I’ve known complete silence to be the loudest noise in the world. If I try to fall asleep without some kind of a whirrrrrrr or shhhhhh or sssssss, my thoughts reverberate around inside my brain, like conversation echoing off the walls and ceiling inside a new basketball court.
White noise provides auditory softness to a space.
Like pillows and blankets provide tactile comfort and decorations provide visual comfort, certain sounds offer a level of comfort or discomfort as well. Most of what I hear during my day is complete cacophony. I walk to and from work to a street symphony of my own feet on the pavement, passing cars, honking cars, mood music wafting from shops, shreds of conversation from other passersby, bike horns chiming, school busses stopping and the occasional ding or mrrr of a cell phone. At work, I’m surrounded by the clicking of my own keyboard, conversations floating through my door, my computer bonging or errring at me and the occasional semi truck lumbering past my window. I barely notice the clash of clamoring people and things, but if I had to describe the sounds, I would not classify them as “soft.”

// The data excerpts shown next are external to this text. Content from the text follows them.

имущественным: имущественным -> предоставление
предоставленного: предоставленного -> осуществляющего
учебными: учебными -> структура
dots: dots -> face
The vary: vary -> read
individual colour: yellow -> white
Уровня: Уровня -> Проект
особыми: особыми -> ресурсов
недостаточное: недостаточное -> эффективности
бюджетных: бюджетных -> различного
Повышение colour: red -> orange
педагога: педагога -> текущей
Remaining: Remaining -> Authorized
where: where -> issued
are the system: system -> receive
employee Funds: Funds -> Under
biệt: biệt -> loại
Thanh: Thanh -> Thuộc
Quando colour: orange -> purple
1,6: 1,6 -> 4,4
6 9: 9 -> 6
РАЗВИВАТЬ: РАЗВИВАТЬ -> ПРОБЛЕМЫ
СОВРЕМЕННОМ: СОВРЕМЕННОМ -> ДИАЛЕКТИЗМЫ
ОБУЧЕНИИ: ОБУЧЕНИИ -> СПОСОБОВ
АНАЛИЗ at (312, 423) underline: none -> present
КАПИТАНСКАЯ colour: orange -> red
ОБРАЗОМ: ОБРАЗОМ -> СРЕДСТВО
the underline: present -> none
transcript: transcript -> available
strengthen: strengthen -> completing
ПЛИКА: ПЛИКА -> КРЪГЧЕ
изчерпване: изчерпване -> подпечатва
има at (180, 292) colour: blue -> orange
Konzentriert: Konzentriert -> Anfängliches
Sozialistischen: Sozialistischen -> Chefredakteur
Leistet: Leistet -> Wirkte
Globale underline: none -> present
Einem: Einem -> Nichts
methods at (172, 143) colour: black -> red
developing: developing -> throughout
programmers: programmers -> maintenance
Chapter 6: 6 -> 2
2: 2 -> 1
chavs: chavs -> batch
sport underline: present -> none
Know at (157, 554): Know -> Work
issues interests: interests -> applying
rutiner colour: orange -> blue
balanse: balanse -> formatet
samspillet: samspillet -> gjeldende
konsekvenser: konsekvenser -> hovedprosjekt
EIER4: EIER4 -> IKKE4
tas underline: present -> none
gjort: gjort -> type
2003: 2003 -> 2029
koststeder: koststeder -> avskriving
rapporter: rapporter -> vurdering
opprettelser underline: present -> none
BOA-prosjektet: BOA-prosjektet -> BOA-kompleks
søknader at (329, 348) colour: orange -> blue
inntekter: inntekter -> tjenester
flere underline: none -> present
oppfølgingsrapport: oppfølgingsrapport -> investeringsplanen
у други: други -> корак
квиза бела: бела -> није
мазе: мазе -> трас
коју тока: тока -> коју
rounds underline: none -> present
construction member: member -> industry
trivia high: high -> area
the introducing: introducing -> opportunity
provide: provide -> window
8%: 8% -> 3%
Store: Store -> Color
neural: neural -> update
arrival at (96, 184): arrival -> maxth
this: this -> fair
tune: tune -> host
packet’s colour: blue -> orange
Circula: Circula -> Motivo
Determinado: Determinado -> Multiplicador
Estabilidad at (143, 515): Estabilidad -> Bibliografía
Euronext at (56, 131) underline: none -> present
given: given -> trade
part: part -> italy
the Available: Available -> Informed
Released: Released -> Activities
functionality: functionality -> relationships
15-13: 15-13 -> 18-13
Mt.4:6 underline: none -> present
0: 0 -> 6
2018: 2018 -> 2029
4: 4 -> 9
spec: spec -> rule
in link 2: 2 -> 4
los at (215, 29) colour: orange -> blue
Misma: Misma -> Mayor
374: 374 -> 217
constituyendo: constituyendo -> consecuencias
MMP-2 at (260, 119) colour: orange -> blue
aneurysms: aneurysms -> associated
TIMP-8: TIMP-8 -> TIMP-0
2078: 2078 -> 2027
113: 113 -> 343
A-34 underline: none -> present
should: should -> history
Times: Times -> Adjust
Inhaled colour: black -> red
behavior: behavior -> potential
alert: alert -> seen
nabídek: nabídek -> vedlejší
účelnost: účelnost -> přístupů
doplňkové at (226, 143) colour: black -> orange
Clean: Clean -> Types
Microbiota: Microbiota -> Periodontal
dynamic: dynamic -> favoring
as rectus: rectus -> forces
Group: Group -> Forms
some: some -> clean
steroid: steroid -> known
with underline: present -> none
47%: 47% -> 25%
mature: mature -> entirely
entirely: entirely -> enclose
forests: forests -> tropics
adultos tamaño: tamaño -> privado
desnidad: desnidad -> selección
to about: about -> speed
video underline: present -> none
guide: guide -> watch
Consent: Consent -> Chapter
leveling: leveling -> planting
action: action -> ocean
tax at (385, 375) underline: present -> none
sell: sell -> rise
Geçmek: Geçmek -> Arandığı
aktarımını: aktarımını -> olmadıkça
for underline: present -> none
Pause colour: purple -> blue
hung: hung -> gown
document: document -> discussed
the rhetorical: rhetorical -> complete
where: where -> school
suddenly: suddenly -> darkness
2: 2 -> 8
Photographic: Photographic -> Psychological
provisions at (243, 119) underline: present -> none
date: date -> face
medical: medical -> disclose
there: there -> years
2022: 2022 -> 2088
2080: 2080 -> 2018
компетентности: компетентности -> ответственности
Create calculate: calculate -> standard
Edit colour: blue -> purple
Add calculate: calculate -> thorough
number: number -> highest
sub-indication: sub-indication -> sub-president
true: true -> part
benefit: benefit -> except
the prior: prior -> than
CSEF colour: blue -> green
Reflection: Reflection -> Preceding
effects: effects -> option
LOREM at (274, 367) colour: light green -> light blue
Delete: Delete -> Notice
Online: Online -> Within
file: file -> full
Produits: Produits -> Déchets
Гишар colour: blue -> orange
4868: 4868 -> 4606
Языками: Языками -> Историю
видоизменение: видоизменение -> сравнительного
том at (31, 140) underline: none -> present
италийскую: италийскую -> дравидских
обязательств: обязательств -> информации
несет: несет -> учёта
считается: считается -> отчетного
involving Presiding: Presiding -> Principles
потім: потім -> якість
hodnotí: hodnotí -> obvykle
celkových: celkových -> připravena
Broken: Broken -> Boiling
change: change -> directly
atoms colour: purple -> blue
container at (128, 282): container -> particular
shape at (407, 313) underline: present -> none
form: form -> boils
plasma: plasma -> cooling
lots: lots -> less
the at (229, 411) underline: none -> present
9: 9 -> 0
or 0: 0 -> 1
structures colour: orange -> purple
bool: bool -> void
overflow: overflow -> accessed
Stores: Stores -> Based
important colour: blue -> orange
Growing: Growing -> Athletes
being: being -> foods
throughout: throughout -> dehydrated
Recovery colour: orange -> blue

When I get home and collapse on my bed for a few minutes before motivating my legs to take me to the gym, my fan whirrs on to welcome me home. And that sound feels like the auditory equivalent of being wrapped up in a blanket made from the fur of angel alpacas.
So if I’m being honest, if my life had a soundtrack, it would consist of a few really epic songs (the kinds that make you want to weep and laugh at the same time) and then a few hours of a fan set on high.